Andere Cowboy-Ikonen, wie diejenigen von Old Shatterhand oder Winnetou in den (verfilmten) Büchern von Karl May, wurden vom Zigaretten-Cowboy verdrängt. Dieser hat sich nach dem Werbeverbot selbstständig gemacht, wie Hannes Schmid feststellt. «Heute können sie einen schmutzigen Absatzstiefel zeigen, und die Leute setzen das Bild intuitiv mit Freiheit, Unabhängigkeit – und erst in zweiter Linie – mit einem Produkt in Verbindung.»
Erwin Dettling, Winterthur, swissinfo.ch
Hannes Schmid, 1946 geboren, fotografierte den Marlboro-Man zwischen 1993 und 2002 im Auftrag von Philip Morris.
Vorher hatte er sich bereits einen Namen als Modefotograf für Vogue, Elle, Cosmopolitan, Haper’s Bazaar und Stern gemacht. Hannes Schmid fiel im Verlauf seiner Karriere immer wieder durch seine kreativen Inszenierungen auf.
Nicht nur die Bilder des Cowboy-Man sind arrangiert. Er wendet die Technik immer wieder an, um kollektive Fantasien anzustacheln.

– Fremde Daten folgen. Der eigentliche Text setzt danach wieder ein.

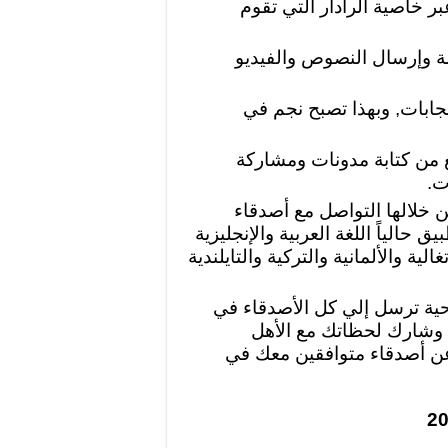
 خاصية الرادار التي تقوم
 برنامج الميكو 2019 الدردشة وإرسال النصوص والفيديو
ابات, وبهذا تصبح نجم في
 من كتابة مدونات ومشاركة
ت.
ن خلالها التواصل مع أصدقاء
حالياً اللغة العربية والإنجليزية
لية والألمانية والتركية والتايلندية
تحية ترسل إلي كل الأصدقاء في
، وشارك لحظاتك مع الأهل
عن أصدقاء متوافقين معك في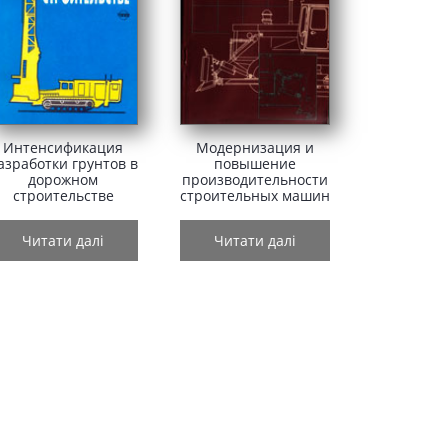
Интенсификация
Модернизация и
азработки грунтов в
повышение
дорожном
производительности
строительстве
строительных машин
Читати далі
Читати далі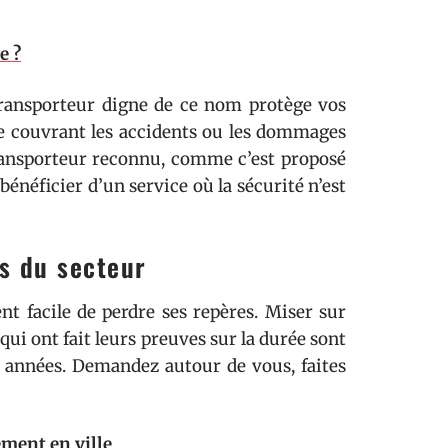
e ?
 transporteur digne de ce nom protège vos
ce couvrant les accidents ou les dommages
transporteur reconnu, comme c’est proposé
bénéficier d’un service où la sécurité n’est
s du secteur
t facile de perdre ses repères. Miser sur
qui ont fait leurs preuves sur la durée sont
es années. Demandez autour de vous, faites
ement en ville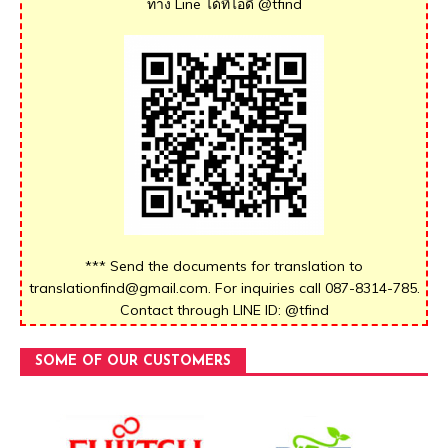
ทาง Line ได้ที่ไอดี @tfind
*** Send the documents for translation to
translationfind@gmail.com. For inquiries call 087-8314-785.
Contact through LINE ID: @tfind
SOME OF OUR CUSTOMERS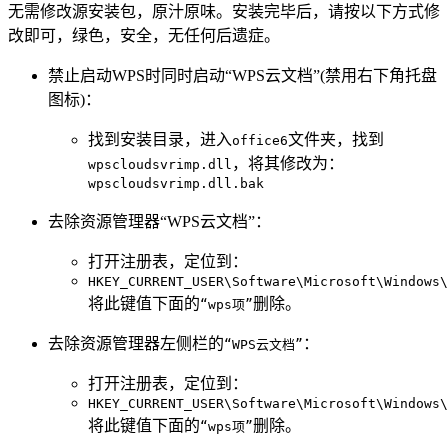
无需修改源安装包，原汁原味。安装完毕后，请按以下方式修
改即可，绿色，安全，无任何后遗症。
禁止启动WPS时同时启动“WPS云文档”(禁用右下角托盘
图标)：
找到安装目录，进入
文件夹，找到
office6
，将其修改为：
wpscloudsvrimp.dll
wpscloudsvrimp.dll.bak
去除资源管理器“WPS云文档”：
打开注册表，定位到：
HKEY_CURRENT_USER\Software\Microsoft\Windows\
将此键值下面的
删除。
“wps项”
去除资源管理器左侧栏的
：
“WPS云文档”
打开注册表，定位到：
HKEY_CURRENT_USER\Software\Microsoft\Windows\
将此键值下面的
删除。
“wps项”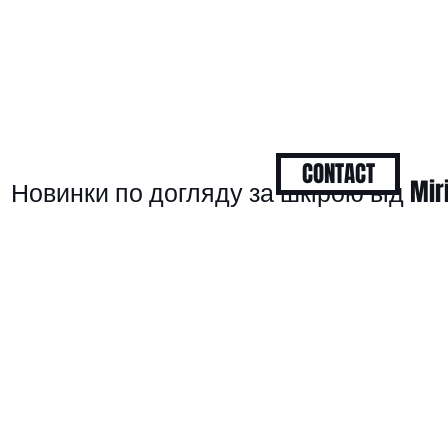
CONTACT
Новинки по догляду за шкірою від Mir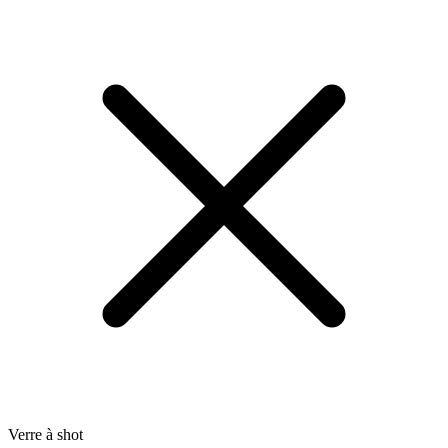
Verre à shot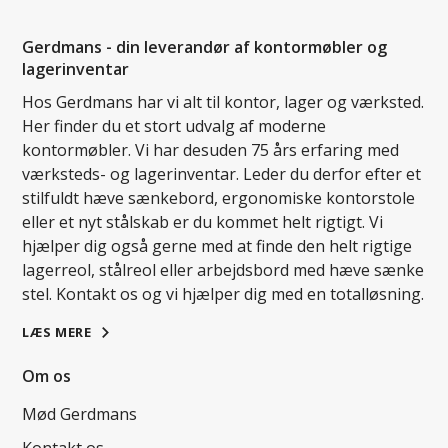
Gerdmans - din leverandør af kontormøbler og
lagerinventar
Hos Gerdmans har vi alt til kontor, lager og værksted.
Her finder du et stort udvalg af moderne
kontormøbler. Vi har desuden 75 års erfaring med
værksteds- og lagerinventar. Leder du derfor efter et
stilfuldt hæve sænkebord, ergonomiske kontorstole
eller et nyt stålskab er du kommet helt rigtigt. Vi
hjælper dig også gerne med at finde den helt rigtige
lagerreol, stålreol eller arbejdsbord med hæve sænke
stel. Kontakt os og vi hjælper dig med en totalløsning.
LÆS MERE
Om os
Mød Gerdmans
Kontakt os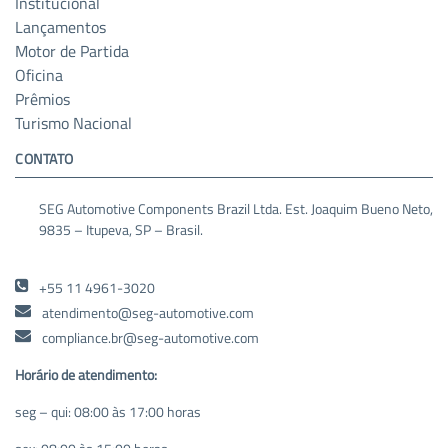
Institucional
Lançamentos
Motor de Partida
Oficina
Prêmios
Turismo Nacional
CONTATO
SEG Automotive Components Brazil Ltda. Est. Joaquim Bueno Neto,
9835 – Itupeva, SP – Brasil.
+55 11 4961-3020
atendimento@seg-automotive.com
compliance.br@seg-automotive.com
Horário de atendimento:
seg – qui: 08:00 às 17:00 horas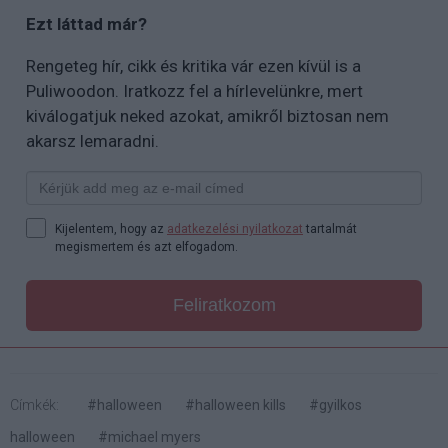
Ezt láttad már?
Rengeteg hír, cikk és kritika vár ezen kívül is a
Puliwoodon. Iratkozz fel a hírlevelünkre, mert
kiválogatjuk neked azokat, amikről biztosan nem
akarsz lemaradni.
Kijelentem, hogy az
adatkezelési nyilatkozat
tartalmát
megismertem és azt elfogadom.
Feliratkozom
Címkék:
#halloween
#halloween kills
#gyilkos
halloween
#michael myers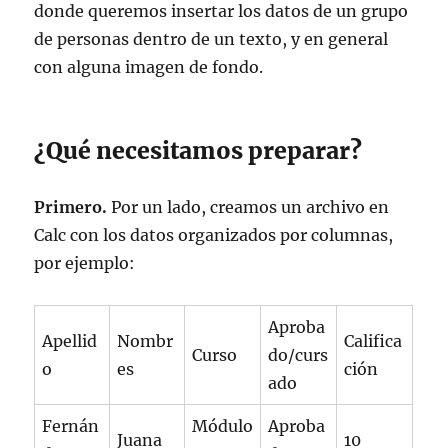
donde queremos insertar los datos de un grupo
de personas dentro de un texto, y en general
con alguna imagen de fondo.
¿Qué necesitamos preparar?
Primero.
Por un lado, creamos un archivo en
Calc con los datos organizados por columnas,
por ejemplo:
Aproba
Apellid
Nombr
Califica
Curso
do/curs
o
es
ción
ado
Fernán
Módulo
Aproba
Juana
10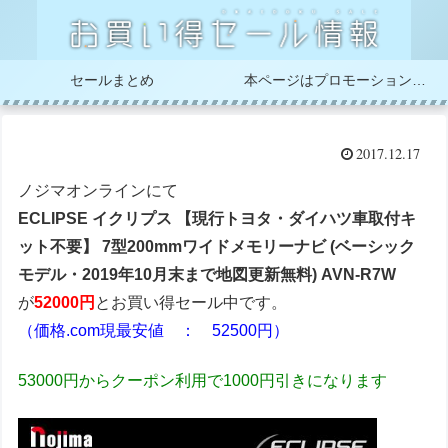
セールまとめ
本ページはプロモーションが含まれています
2017.12.17
ノジマオンラインにて
ECLIPSE イクリプス 【現行トヨタ・ダイハツ車取付キ
ット不要】 7型200mmワイドメモリーナビ (ベーシック
モデル・2019年10月末まで地図更新無料) AVN-R7W
が
52000円
とお買い得セール中です。
（価格.com現最安値 ： 52500円）
53000円からクーポン利用で1000円引きになります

Seit 2004 bis 2010 hat Hannes Schmid mehr als 60 fotorealistische und grossformatige Ölbilder gemalt, die auf Motive seiner Marlboro-Kampange zurückgehen.

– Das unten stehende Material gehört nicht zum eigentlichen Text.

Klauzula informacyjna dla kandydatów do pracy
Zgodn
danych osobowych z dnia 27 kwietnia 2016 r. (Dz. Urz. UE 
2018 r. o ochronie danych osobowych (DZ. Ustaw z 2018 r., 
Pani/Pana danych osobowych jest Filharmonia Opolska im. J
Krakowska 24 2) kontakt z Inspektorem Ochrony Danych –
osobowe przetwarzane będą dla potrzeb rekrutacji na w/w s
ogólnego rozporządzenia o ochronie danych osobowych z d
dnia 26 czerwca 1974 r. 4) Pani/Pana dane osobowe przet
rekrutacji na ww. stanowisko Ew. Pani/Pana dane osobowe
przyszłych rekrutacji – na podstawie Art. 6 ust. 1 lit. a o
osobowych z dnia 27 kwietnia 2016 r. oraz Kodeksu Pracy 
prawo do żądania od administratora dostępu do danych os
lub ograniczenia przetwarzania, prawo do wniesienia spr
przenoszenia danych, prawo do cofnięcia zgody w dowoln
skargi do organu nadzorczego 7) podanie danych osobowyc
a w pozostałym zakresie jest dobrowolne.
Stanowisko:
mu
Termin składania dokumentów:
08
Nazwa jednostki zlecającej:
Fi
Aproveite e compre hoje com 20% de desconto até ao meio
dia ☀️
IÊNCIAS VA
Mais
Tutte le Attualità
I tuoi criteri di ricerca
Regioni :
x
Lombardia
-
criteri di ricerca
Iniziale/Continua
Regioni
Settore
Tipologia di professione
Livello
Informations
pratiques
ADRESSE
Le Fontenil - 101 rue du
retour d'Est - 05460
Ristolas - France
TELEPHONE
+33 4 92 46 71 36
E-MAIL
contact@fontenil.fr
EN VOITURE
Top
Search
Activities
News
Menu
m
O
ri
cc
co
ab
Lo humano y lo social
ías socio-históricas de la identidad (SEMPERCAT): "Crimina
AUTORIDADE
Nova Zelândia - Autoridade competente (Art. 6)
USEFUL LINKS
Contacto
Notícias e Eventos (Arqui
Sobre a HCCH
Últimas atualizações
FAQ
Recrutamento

Er bringt in monatelanger Feinarbeit akribisch ausgewählte Cowboy-Szenen auf die Leinwand, die einst in einem Bruchteil einer Sekunde entstanden waren.

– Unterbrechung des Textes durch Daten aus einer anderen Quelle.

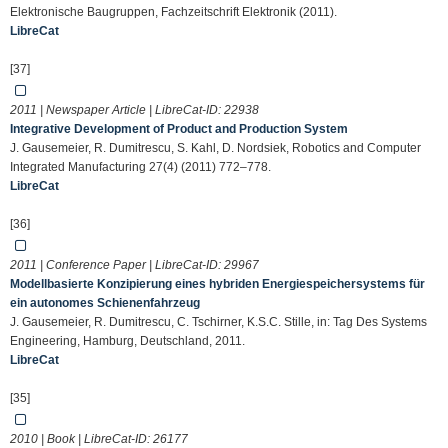
Elektronische Baugruppen, Fachzeitschrift Elektronik (2011).
LibreCat
[37]
2011 | Newspaper Article | LibreCat-ID:
22938
Integrative Development of Product and Production System
J. Gausemeier, R. Dumitrescu, S. Kahl, D. Nordsiek, Robotics and Computer
Integrated Manufacturing 27(4) (2011) 772–778.
LibreCat
[36]
2011 | Conference Paper | LibreCat-ID:
29967
Modellbasierte Konzipierung eines hybriden Energiespeichersystems für
ein autonomes Schienenfahrzeug
J. Gausemeier, R. Dumitrescu, C. Tschirner, K.S.C. Stille, in: Tag Des Systems
Engineering, Hamburg, Deutschland, 2011.
LibreCat
[35]
2010 | Book | LibreCat-ID:
26177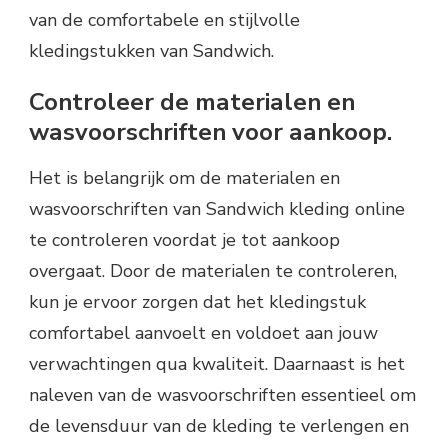
van de comfortabele en stijlvolle
kledingstukken van Sandwich.
Controleer de materialen en
wasvoorschriften voor aankoop.
Het is belangrijk om de materialen en
wasvoorschriften van Sandwich kleding online
te controleren voordat je tot aankoop
overgaat. Door de materialen te controleren,
kun je ervoor zorgen dat het kledingstuk
comfortabel aanvoelt en voldoet aan jouw
verwachtingen qua kwaliteit. Daarnaast is het
naleven van de wasvoorschriften essentieel om
de levensduur van de kleding te verlengen en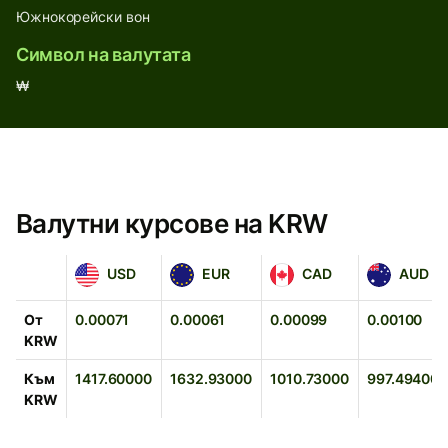
Южнокорейски вон
Символ на валутата
₩
Валутни курсове на KRW
USD
EUR
CAD
AUD
USD
EUR
CAD
AUD
От
0.00071
0.00061
0.00099
0.00100
KRW
Към
1417.60000
1632.93000
1010.73000
997.49400
KRW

Der Schweizer Fotograf realisiert neben kommerziellen Aufträgen immer wieder künstlerische Projekte, so «Maha Kumbh Mela», 2001, und «For Gods only», 1998-2006).
Mehrere Kampagnen der Behinderten-Organisation Pro Infirmis stammen ebenfalls von Hannes Schmid.
Der amerikanische Konzept-Künstler Richard Prince (Appropriation Art) eignete sich verschiedene Werke von Hannes Schmid an, so dass der Schweizer Fotograf bereits in den 90er-Jahren – verfremdet und signiert – in Galerien und Museen zu sehen war.
Der Aufstieg des Cowboys zum Helden geht auf das Jahr 1954 zurück. Der Werber Leo Burnett sollte im Auftrag von Philip Morris eine unbekannte, «feminine» Zigarette publizistisch mit einem noch konturlosen Cowboy für ein männliches Publikum aufbrezeln. Einmal war er Playboy, dann Intellektueller mit Brille, schliesslich Muskelprotz.
Die Kampagne kam nicht vom Fleck – bis der souveräne, unverwüstliche wieder erkennbare Held mit Freiheitsdrang in offener Landschaft in Szene gesetzt wurde. Er machte 1975 aus der Marlboro-Filterzigarette das meistverkaufte Tabakprodukt der Welt.